Within the data below, count every line that includes "coordinate" and report the total alone.

• SUPPLIED MATERIAL
#####
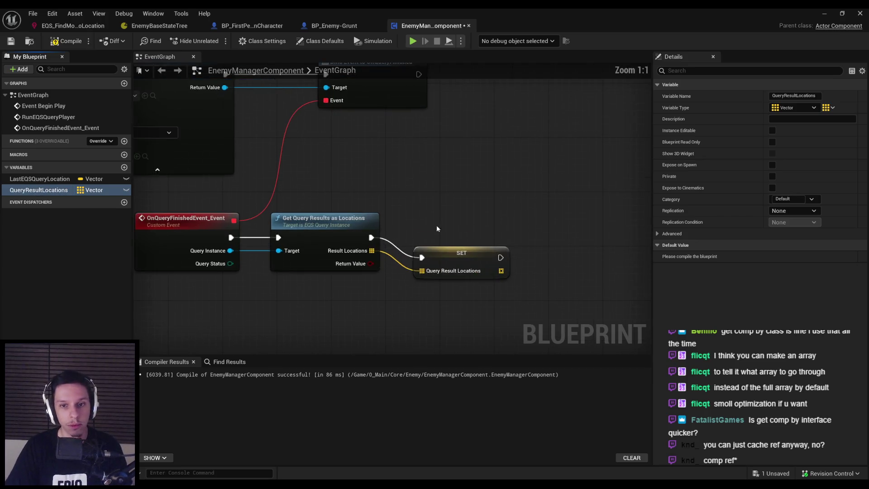
{"action": "left_click", "coordinate": [444, 235]}
{"action": "scroll", "coordinate": [439, 192], "scroll_direction": "down", "scroll_amount": 2}
{"action": "key", "text": "F7"}
{"action": "key", "text": "ctrl+s"}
#####
• SOLUTION TO THIS PROBLEM
2